Hayden Panettiere On the Controversy Surrounding 'The Amanda Knox Story'

Hayden Panettiere On the Controversy Surrounding 'The Amanda Knox Story'
Lifetime
By PAULETTE COHN
February 09, 2011

Lifetime is slated to premiere "The Amanda Knox Story" later this month, even as Knox's family is taking legal measures to try to prevent its airing because they feel it will hurt the appeal that is currently in the works on the murder trial. Now ETonline talks to Hayden Panettiere, who plays Knox in the film, to get her take on the media frenzy surrounding the project.

"She was so amazingly shocked by [the trailer for the movie]," Knox's stepfather Chris Mellas recently told ABC News. "She said she literally started hyperventilating. She felt like she was going to throw up."

So far, the family is reacting to trailers that have been posted online -- according to a spokesperson for Lifetime, there are no plans presently to sell the movie to Italy -- without having seeing the entire film. Does Panettiere think that would possibly change their mind?

"It is very fact driven and Lifetime is great with doing things like that and fact checking," Panettiere tells ETonline. "I don't think there is anything in there that would sway an opinion or have any impact negatively or positively on her appeal. I think if the family saw it, they would probably be much more relaxed then they are about it now. Maybe the parents would. I don't know if she would or not. I don't know if that would be a good idea to have to relive the whole experience of it. That is up to her."

Panettiere, who says she wasn't aware of the case until she was cast in the role because at the time of the murder and the trial she was working long hours on "Heroes" and not paying attention to the news, says it is true that Knox's family invited her to meet Knox.

"She only has two days of the week that she gets visitors," Panettiere says. "I would have had to go in the middle of filming to a different city, because we were in Rome, and I would have had to go with her family to do that. She only gets to see her family for two days, so to impede on that didn't seem like the right thing to do."

Another reason that the meeting didn't take place, according to Panettiere, is that there were those who feared that the actress would have been influenced by Knox, who might have asked her not to do the film.

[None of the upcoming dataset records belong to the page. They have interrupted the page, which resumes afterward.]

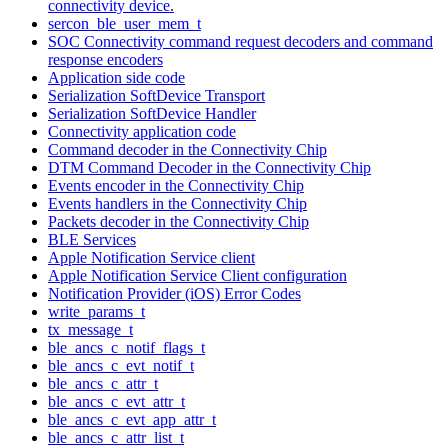
connectivity device.
sercon_ble_user_mem_t
SOC Connectivity command request decoders and command
response encoders
Application side code
Serialization SoftDevice Transport
Serialization SoftDevice Handler
Connectivity application code
Command decoder in the Connectivity Chip
DTM Command Decoder in the Connectivity Chip
Events encoder in the Connectivity Chip
Events handlers in the Connectivity Chip
Packets decoder in the Connectivity Chip
BLE Services
Apple Notification Service client
Apple Notification Service Client configuration
Notification Provider (iOS) Error Codes
write_params_t
tx_message_t
ble_ancs_c_notif_flags_t
ble_ancs_c_evt_notif_t
ble_ancs_c_attr_t
ble_ancs_c_evt_attr_t
ble_ancs_c_evt_app_attr_t
ble_ancs_c_attr_list_t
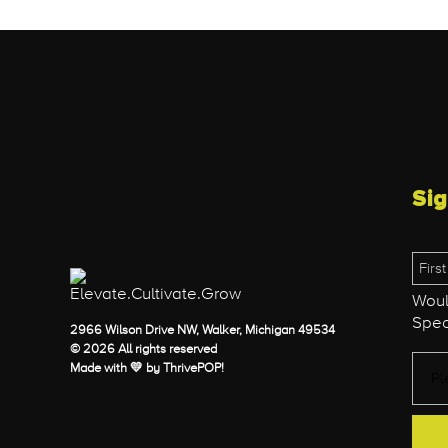
Sig
Woul
Spec
2966 Wilson Drive NW, Walker, Michigan 49534
© 2026 All rights reserved
Made with 💛 by
ThrivePOP
!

"To which I would respond: 'Look, they are going to see this film whether it is me playing it or not. At least I can sit in front of you and say I will do my best to do you justice,'" Panettiere says.

As for whether or not she formed an opinion as to Knox's innocence or guilt, Panettiere indicates that it depended what day of the week it was and, even at the end, she had not made a final decision.

"It was very interesting to play a character where you didn't know if she was guilty or innocent," she says. "My job was to be as innocent as I could be."

"The Amanda Knox Story" premieres on Monday, Feb. 21 at 9 p.m. on Lifetime.